The task »
Give the number of lines below that hold "back", and only that.

Extracted records »

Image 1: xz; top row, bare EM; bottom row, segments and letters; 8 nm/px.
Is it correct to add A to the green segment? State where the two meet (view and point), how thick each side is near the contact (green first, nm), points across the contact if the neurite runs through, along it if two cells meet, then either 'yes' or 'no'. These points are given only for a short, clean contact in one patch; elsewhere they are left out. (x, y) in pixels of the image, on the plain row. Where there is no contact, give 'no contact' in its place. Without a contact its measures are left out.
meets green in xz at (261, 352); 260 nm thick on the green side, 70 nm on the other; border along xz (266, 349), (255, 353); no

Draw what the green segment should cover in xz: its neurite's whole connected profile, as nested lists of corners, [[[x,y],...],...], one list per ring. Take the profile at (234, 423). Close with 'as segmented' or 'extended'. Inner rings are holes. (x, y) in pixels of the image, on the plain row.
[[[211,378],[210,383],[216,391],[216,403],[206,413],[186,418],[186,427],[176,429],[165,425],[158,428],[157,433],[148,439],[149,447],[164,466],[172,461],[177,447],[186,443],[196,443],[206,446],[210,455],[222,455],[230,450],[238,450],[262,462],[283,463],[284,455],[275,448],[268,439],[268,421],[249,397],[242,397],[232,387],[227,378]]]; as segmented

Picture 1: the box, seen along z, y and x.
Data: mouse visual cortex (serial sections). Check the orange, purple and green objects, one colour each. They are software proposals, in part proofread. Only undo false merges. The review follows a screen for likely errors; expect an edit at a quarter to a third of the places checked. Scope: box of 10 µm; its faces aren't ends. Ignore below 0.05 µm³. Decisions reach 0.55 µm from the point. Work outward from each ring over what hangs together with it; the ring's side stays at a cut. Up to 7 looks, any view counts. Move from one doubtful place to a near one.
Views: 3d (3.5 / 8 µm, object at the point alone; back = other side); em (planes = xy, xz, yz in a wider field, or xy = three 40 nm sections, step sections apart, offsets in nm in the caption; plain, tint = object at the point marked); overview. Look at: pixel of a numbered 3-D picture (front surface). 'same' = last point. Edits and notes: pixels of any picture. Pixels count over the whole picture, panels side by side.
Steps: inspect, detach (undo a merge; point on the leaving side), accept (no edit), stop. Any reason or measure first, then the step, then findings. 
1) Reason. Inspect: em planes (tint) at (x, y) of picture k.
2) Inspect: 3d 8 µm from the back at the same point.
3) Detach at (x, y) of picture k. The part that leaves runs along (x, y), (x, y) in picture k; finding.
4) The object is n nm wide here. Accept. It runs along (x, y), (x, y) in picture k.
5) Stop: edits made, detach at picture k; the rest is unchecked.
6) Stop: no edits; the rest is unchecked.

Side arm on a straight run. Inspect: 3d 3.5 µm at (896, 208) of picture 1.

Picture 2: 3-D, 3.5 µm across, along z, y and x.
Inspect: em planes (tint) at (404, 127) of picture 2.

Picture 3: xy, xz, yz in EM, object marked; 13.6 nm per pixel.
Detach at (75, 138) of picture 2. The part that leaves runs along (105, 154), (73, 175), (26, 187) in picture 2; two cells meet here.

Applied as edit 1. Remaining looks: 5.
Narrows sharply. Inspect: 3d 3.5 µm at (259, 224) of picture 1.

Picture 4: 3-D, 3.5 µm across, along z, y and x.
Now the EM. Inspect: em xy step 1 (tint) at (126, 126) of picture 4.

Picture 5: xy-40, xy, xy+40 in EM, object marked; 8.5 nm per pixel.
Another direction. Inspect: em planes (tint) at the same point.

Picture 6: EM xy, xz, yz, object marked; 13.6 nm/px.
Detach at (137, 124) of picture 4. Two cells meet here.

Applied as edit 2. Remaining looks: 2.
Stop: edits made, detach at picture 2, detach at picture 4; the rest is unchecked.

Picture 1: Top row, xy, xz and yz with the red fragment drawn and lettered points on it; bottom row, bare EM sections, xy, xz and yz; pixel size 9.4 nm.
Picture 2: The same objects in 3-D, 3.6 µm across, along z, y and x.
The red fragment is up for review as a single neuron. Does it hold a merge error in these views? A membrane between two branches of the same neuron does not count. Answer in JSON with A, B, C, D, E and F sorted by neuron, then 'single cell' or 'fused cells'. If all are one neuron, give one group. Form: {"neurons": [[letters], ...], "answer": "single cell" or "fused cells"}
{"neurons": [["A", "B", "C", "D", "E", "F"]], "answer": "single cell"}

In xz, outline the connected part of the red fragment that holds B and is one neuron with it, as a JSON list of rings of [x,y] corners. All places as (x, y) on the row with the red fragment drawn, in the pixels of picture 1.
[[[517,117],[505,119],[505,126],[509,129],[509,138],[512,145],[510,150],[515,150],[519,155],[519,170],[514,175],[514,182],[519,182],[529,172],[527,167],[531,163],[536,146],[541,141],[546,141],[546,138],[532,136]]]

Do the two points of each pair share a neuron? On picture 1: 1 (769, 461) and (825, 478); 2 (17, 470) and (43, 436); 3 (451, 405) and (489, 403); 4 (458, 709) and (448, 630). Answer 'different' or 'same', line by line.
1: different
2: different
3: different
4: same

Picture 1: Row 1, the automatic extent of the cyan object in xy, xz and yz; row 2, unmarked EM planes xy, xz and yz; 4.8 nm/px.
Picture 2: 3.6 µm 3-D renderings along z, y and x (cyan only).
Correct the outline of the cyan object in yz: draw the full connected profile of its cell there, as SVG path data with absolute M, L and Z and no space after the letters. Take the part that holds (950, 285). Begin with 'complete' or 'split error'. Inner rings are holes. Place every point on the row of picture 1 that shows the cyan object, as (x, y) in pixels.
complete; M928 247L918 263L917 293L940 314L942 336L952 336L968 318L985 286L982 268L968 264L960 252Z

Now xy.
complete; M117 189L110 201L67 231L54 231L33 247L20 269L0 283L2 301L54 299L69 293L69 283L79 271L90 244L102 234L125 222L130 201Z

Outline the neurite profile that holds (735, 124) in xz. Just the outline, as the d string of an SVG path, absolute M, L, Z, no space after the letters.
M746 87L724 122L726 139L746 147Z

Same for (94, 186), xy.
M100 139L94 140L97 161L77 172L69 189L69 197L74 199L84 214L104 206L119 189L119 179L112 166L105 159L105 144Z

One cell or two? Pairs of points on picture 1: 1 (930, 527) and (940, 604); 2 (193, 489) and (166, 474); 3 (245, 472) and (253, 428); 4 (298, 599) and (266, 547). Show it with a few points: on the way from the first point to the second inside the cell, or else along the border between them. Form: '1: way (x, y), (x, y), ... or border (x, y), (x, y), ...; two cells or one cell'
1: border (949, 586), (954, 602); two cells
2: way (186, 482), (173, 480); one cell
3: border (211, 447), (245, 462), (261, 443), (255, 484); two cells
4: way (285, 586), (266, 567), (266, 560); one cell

Answer box »
2